Exercise details: Please transcribe only the lines from the one holding "nseil des ministres." through the final line of the data, both included, with no pictures.

Dataset:
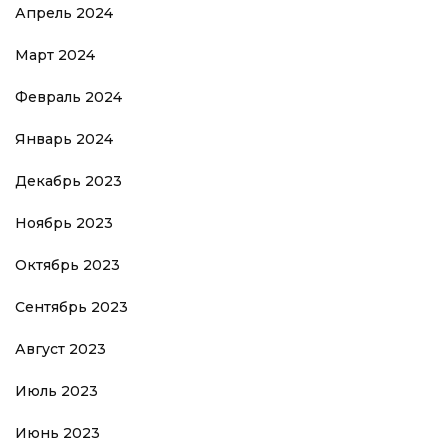
Апрель 2024
Март 2024
Февраль 2024
Январь 2024
Декабрь 2023
Ноябрь 2023
Октябрь 2023
Сентябрь 2023
Август 2023
Июль 2023
Июнь 2023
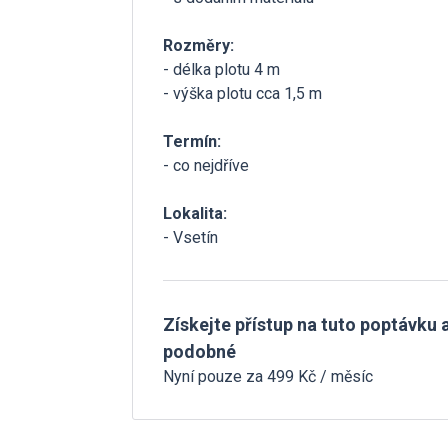
Rozměry:
- délka plotu 4 m
- výška plotu cca 1,5 m
Termín:
- co nejdříve
Lokalita:
- Vsetín
Získejte přístup na tuto poptávku a
podobné
Nyní pouze za 499 Kč / měsíc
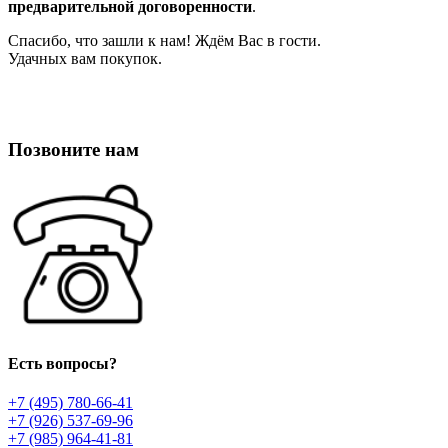
предварительной договоренности
.
Спасибо, что зашли к нам! Ждём Вас в гости.
Удачных вам покупок.
Позвоните нам
Есть вопросы?
+7 (495) 780-66-41
+7 (926) 537-69-96
+7 (985) 964-41-81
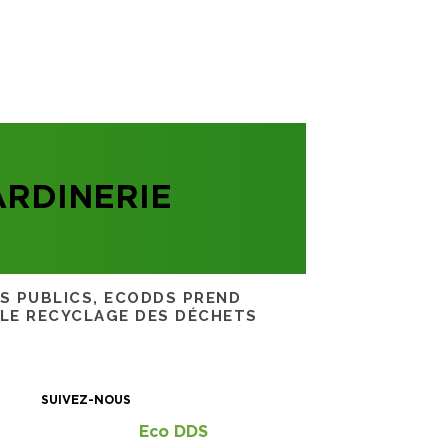
ARDINERIE
RS PUBLICS, ECODDS PREND
 LE RECYCLAGE DES DÉCHETS
SUIVEZ-NOUS
Eco DDS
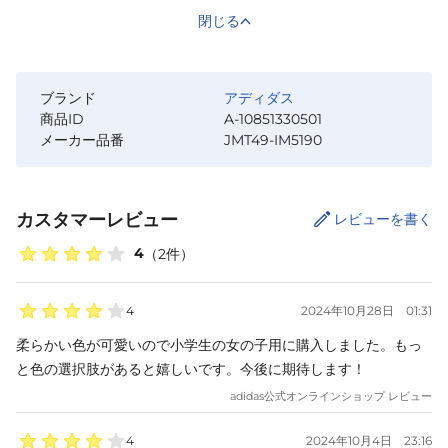
閉じる
ブランド
アディダス
商品ID
A-10851330501
メーカー品番
JMT49-IM5190
カスタマーレビュー
レビューを書く
4
（
2
件）
4
2024年10月28日
01:31
柔らかい色が可愛いので小学生の女の子用に購入しました。もっ
と色の選択肢があると嬉しいです。今後に期待します！
adidas
公式オンラインショップ レビュー
4
2024年10月4日
23:16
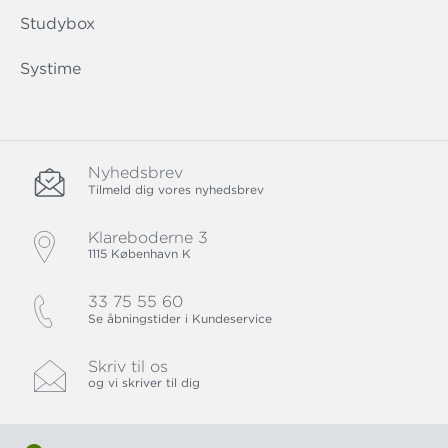
Studybox
Systime
Nyhedsbrev
Tilmeld dig vores nyhedsbrev
Klareboderne 3
1115 København K
33 75 55 60
Se åbningstider i Kundeservice
Skriv til os
og vi skriver til dig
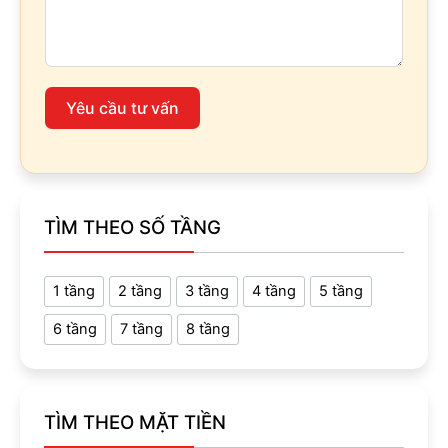
Yêu cầu tư vấn
TÌM THEO SỐ TẦNG
1 tầng
2 tầng
3 tầng
4 tầng
5 tầng
6 tầng
7 tầng
8 tầng
TÌM THEO MẶT TIỀN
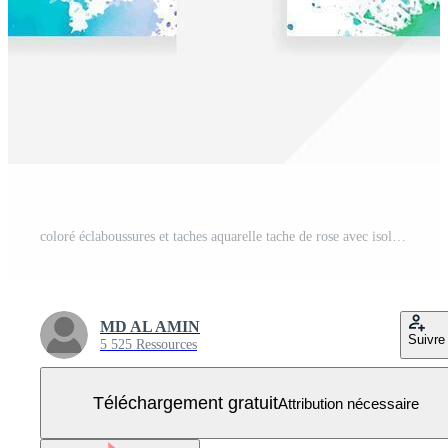
coloré éclaboussures et taches aquarelle tache de rose avec isolé écarlate place Contexte bannières ensemble Vecteur Gratuit
MD AL AMIN
Suivre
5 525 Ressources
Téléchargement gratuit
Attribution nécessaire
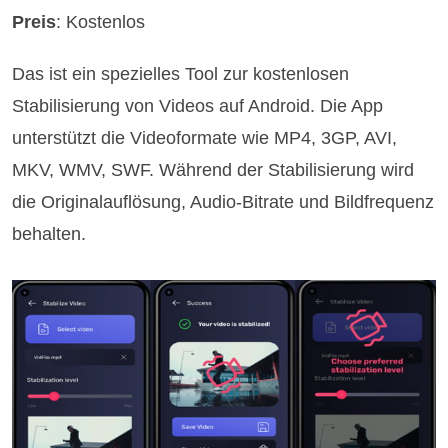
Preis
: Kostenlos
Das ist ein spezielles Tool zur kostenlosen
Stabilisierung von Videos auf Android. Die App
unterstützt die Videoformate wie MP4, 3GP, AVI,
MKV, WMV, SWF. Während der Stabilisierung wird
die Originalauflösung, Audio-Bitrate und Bildfrequenz
behalten.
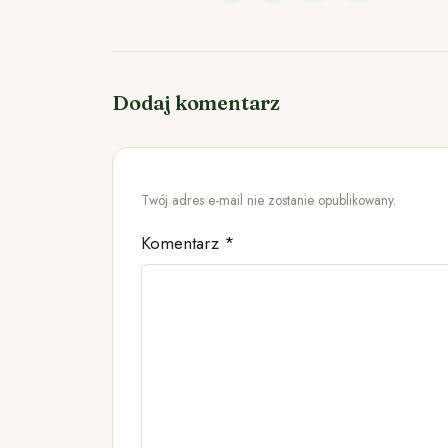
Dodaj komentarz
Twój adres e-mail nie zostanie opublikowany.
Komentarz
*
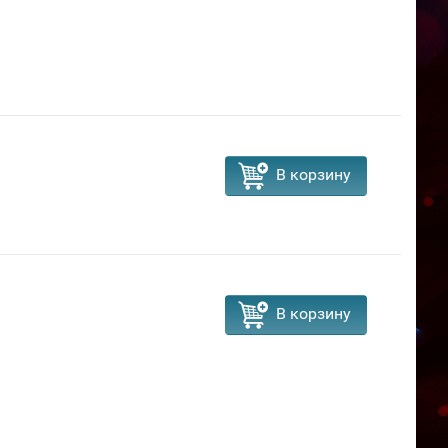
В корзину
В корзину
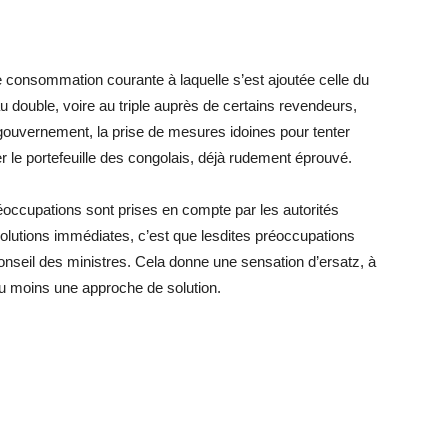
 consommation courante à laquelle s’est ajoutée celle du
u double, voire au triple auprès de certains revendeurs,
u gouvernement, la prise de mesures idoines pour tenter
ger le portefeuille des congolais, déjà rudement éprouvé.
éoccupations sont prises en compte par les autorités
solutions immédiates, c’est que lesdites préoccupations
nseil des ministres. Cela donne une sensation d’ersatz, à
 au moins une approche de solution.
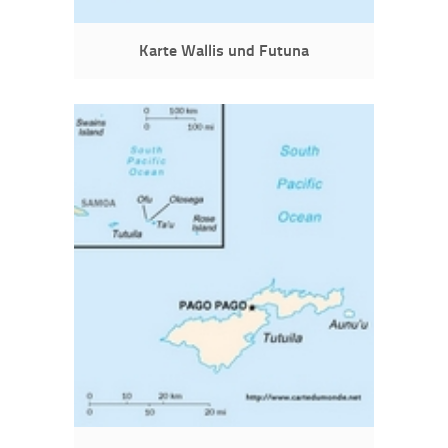
Karte Wallis und Futuna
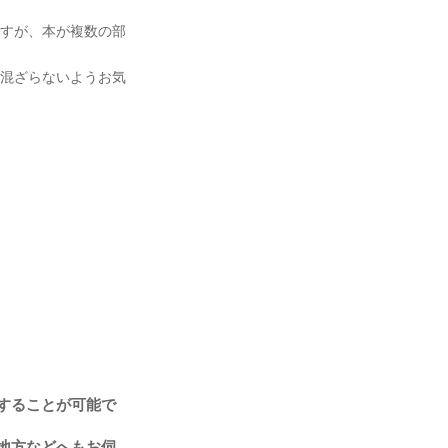
すが、本が複数の部
混ざらないようお気
することが可能で
地方などへもお伺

Exercise answer:
nseil des ministres. Cela donne une sensation d’ersatz, à
 au moins une approche de solution.
Karte Wallis und Futuna
すが、本が複数の部
混ざらないようお気
することが可能で
地方などへもお伺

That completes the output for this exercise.